Terakhir, ketika muncul pertanyaan apakah publik mampu mengidentifikasi tentang indikasi adanya informasi yang bersifat hoax, maka sebanyak 1,7 persen menyatakan bahwa semua informasi adalah hoax, 3,3 persen menganggap bahwa hampir seluruhnya hoax, 13,3 persen mengaggap bahwa itu adalah fakta dan sebanyak 81,7 persen menyatakan bahwa antara posisi antara informasi yang hoax dan fakta itu berimbang di media sosial.
Dari data yang diperoleh di atas, dapat ditarik sebuah kesimpulan sederhana bahwa pada umumnya para pengguna media sosial, setiap saat menerima pemberitaan tentang perkembangan kasus pandemi Covid-19 yang sedang terjadi dan menyadari bahwa antara informasi yang hoax dan fakta yang selama ini mereka terima itu berimbang. Keberimbangan inilah yang merefleksi terjadinya deviasi informasi di media sosial.
Deviasi informasi salah satunya disebabkan karena adanya ruang kebebasan tidak terbatas yang diberikan kepada setiap pengguna media sosial untuk terus membagikan informasi kepada orang lain, khususnya sesama pengguna media sosial. Keinginan untuk menjadi information centre (pusat informasi) di kelompoknya, terkadang justru mengabaikan batas-batas toleransi yang wajib menyampaikan fakta yang sesuai dengan kondisi yang sedang terjadi. Kondisi ini merupakan gambaran seorang pengguna sosial yang menjadi subjek dan termotivasi untuk terus mendominasi para objek.

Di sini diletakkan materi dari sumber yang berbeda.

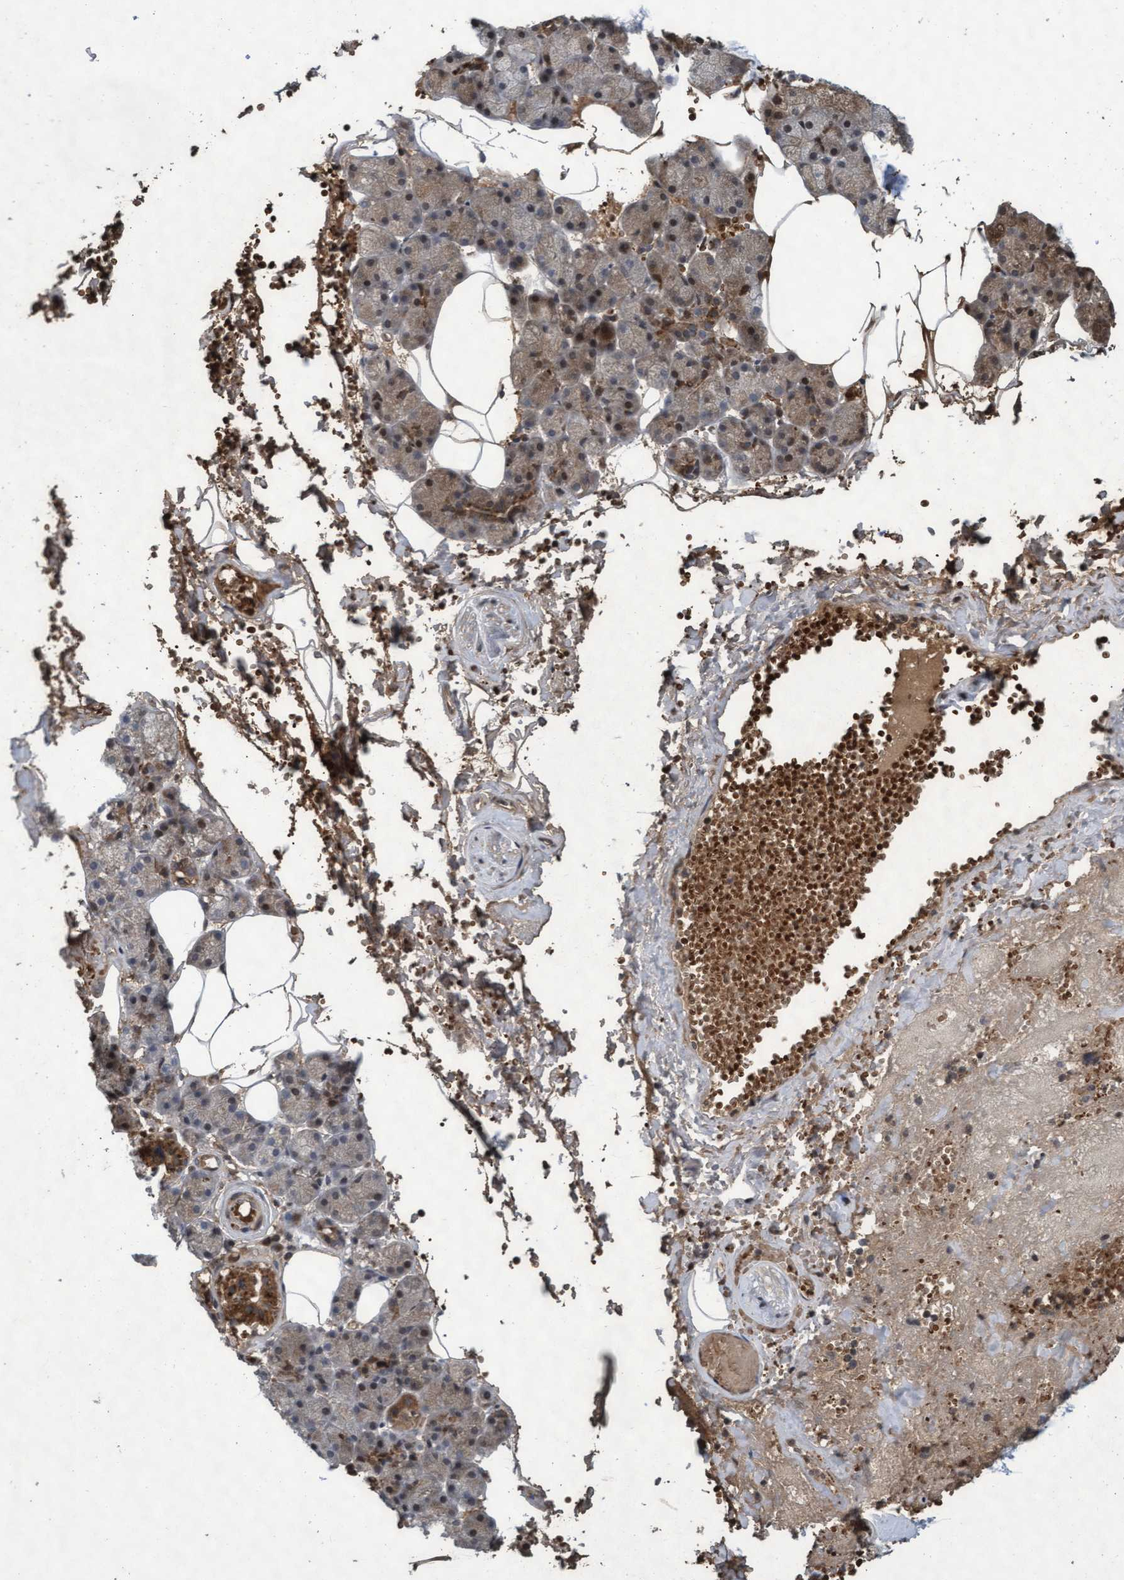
{"staining": {"intensity": "moderate", "quantity": "25%-75%", "location": "cytoplasmic/membranous"}, "tissue": "salivary gland", "cell_type": "Glandular cells", "image_type": "normal", "snomed": [{"axis": "morphology", "description": "Normal tissue, NOS"}, {"axis": "topography", "description": "Salivary gland"}], "caption": "A brown stain labels moderate cytoplasmic/membranous expression of a protein in glandular cells of unremarkable human salivary gland. (IHC, brightfield microscopy, high magnification).", "gene": "KCNC2", "patient": {"sex": "male", "age": 62}}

Dominasi dari beberapa pengguna media sosial, cenderung menjadi pemicu terjadinya deviasi informasi serta dapat menimbulkan ambiguitas pemberitaan terkait kasus Coivd-19 yang sedang terjadi. Meskipun disadari pada dasarnya saat ini publik memang sangat membutuhkan infomasi-informasi yang bersifat solutif, akan tetapi semakin banyaknya ruang-ruang ambigu yang tercipta akibat deviasi informasi yang terjadi, maka justru semakin mendegradasikan kepercayaan publik terhadap kebenaran fakta yang disampaikan melalui media sosial.

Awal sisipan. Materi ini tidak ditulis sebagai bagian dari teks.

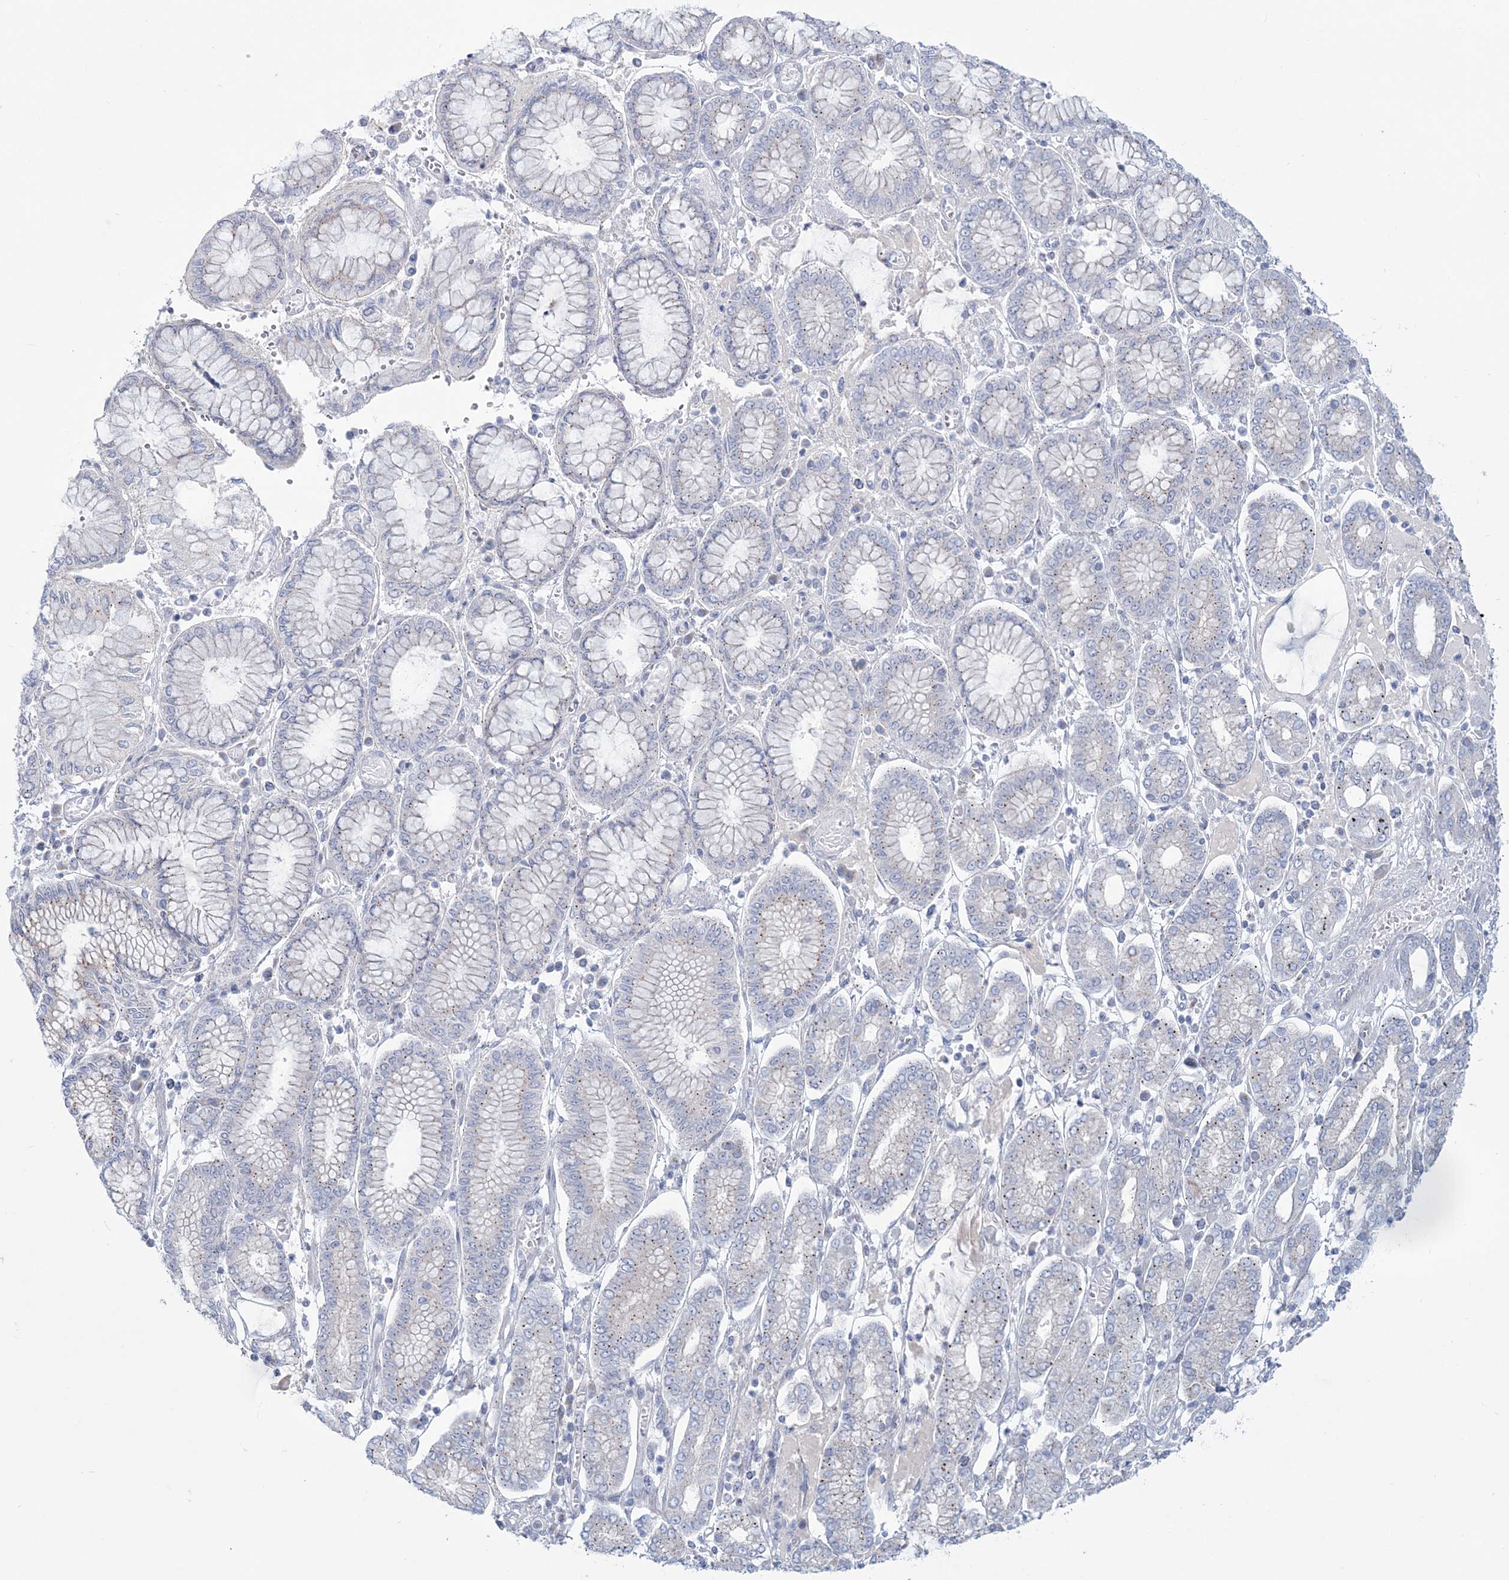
{"staining": {"intensity": "negative", "quantity": "none", "location": "none"}, "tissue": "stomach cancer", "cell_type": "Tumor cells", "image_type": "cancer", "snomed": [{"axis": "morphology", "description": "Adenocarcinoma, NOS"}, {"axis": "topography", "description": "Stomach"}], "caption": "Tumor cells show no significant protein staining in stomach cancer (adenocarcinoma).", "gene": "ADGB", "patient": {"sex": "male", "age": 76}}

Oleh karena itu, untuk menghindari terjadinya deviasi informasi yang semakin berkepanjangan pada masa pandemi ini, setiap orang setidaknya mampu memiliki self-consciousness (kesadaran diri) dalam menyebarkan informasi-informasi terkait kasus pandemi ini. Penerapan pola filterisasi informasi yang diterima dan tidak lansung menyebarluaskan kembali pesan tersebut adalah langkah yang paling efektif untuk mencegah timbulnya deviasi informasi.

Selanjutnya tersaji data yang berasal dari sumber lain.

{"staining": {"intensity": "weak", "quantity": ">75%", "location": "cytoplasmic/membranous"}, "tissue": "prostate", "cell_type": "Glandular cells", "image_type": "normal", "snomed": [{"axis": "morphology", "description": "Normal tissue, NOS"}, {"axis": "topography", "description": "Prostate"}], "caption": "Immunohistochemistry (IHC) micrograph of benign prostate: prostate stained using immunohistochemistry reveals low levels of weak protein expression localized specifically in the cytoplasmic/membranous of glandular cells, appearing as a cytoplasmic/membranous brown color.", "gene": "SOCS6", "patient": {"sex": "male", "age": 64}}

Semua orang sudah harus mulai sadar, bahwa bukan hanya mata rantai penyebaran virus Covid-19 yang harus diputuskan, akan tetapi penyebaran virus deviasi informasi di media sosial perlu dilakukan tindakan yang serupa. Yakinlah pada sebuah asumsi bahwa di media sosial kita tidak hanya menjadi korban atas terjadinya deviasi informasi, akan tetapi kita sendiri juga menjadi pelaku atas kemunculan deviasi informasi tersebut.